Quando c’è da lottare a medie folli su un traguardo mosso, in questo momento in Europa esiste un cliente scomodissimo per tutti: Laurence Pithie (Red Bull-Bora-hansgrohe). Sul prestigioso e selettivo traguardo di Celje, al termine della terza frazione del Giro di Slovenia 2026, il ventitreenne neozelandese ha calato il bis personale, andando a prendersi il sesto successo stagionale (tutti concentrati nelle ultime quattro settimane).
A fare le spese della straripante condizione del leader della corsa è stato il nostro Stefano Oldani (Caja Rural-Seguros RGA). Il milanese ha accarezzato il sogno della vittoria con una volata coraggiosa, ma è stato rimontato proprio negli ultimi centimetri da Pithie e, per millimetri al fotofinish, superato persino dallo spagnolo Ivan Cobo (Equipo Kern Pharma), dovendosi accontentare del terzo gradino del podio.
Il racconto: la Red Bull blinda la corsa sulla Celjska Koča
La prima parte di gara ha visto la nascita di una fuga a tre composta da Erik Fetter, Paul Wright e Marcel Gladek. Il terzetto ha raggiunto un vantaggio massimo di 2’30”, ma il plotone, saldamente guidato dagli uomini della Red Bull-Bora-hansgrohe, ha gestito la situazione senza il minimo affanno, andando a riassorbire gli attaccanti subito dopo il primo passaggio da Celje, intorno ai -100 km dall’arrivo.
La corsa è esplosa lungo le rampe della salita di Celjska Koča. Gli uomini di Pogačar (qui in veste di sponsor e scopritori di talenti con il team giovanile) hanno visto la Red Bull alzare un ritmo asfissiante che ha letteralmente decimato il plotone: in cima sono rimasti appena quaranta corridori a comporre il gruppo dei migliori. Lungo la successiva discesa lo spagnolo Unai Iribar ha tentato il colpaccio da finisseur guadagnando 10 secondi, ma la corazzata tedesca ha spento sul nascere ogni velleità.
Il thriller dell’ultimo chilometro e la rimonta su Oldani
Nel circuito finale, la Red Bull ha preso in mano le operazioni per blindare la volata del proprio capitano.

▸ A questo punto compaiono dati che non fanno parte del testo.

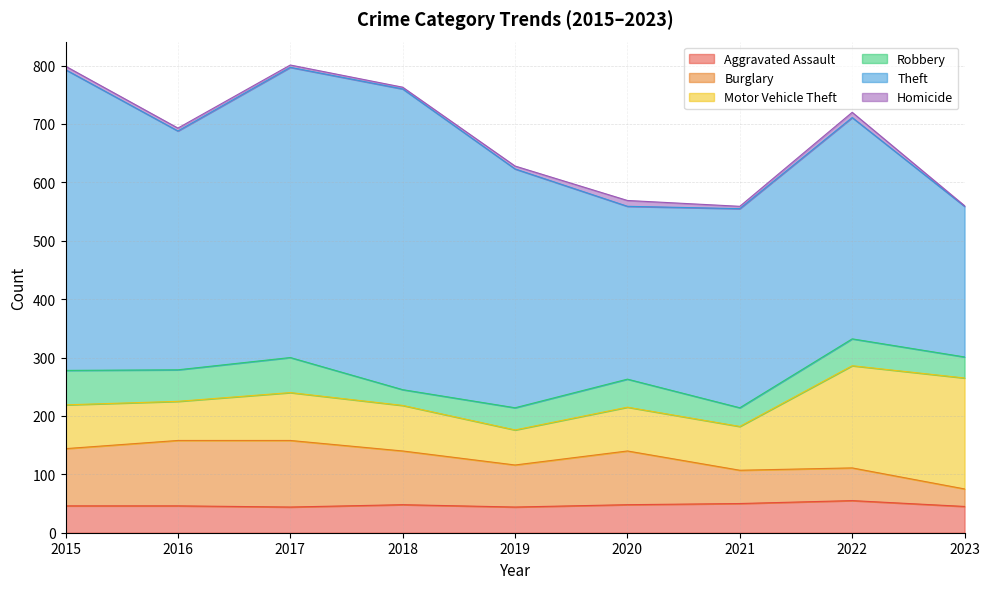

At which category does Theft reach its first local peak?

2018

All’interno dell’ultimo chilometro si è materializzato un vero e proprio capolavoro di astuzia tattica: Pogačar e i suoi non c’entrano, ma l’azione è stata da pro. Pithie, accortosi che il suo treno si stava allungando troppo, ha battezzato la ruota del compagno Mattia Cattaneo, lasciando volutamente un buco per permettere all’azzurro di prendere metri.
La Caja Rural è stata costretta a spendersi per andare a chiudere sul passista italiano, lanciando di fatto la volata a Stefano Oldani ai -200 metri. Il milanese è partito con grande decisione, ma Pithie si è fiondato immediatamente alla sua ruota: il neozelandese lo ha affiancato ai 50 metri finali e lo ha superato di slancio sulla linea bianca.
Oltre a Oldani, l’Italia raccoglie un bottino eccezionale nella top 10 di giornata: Edoardo Zambanini (Bahrain Victorious) chiude ai piedi del podio con un ottimo quarto posto, rimasto imbottigliato proprio nelle ultime pedalate. Splendido nono posto per il giovane Lorenzo Masciarelli (MBH Bank) e decima piazza per Alessio Martinelli (Bardiani CSF). In classifica generale Pithie consolida il primato, con 20″ su Cobo e 22″ sulla coppia Zambanini-Oldani.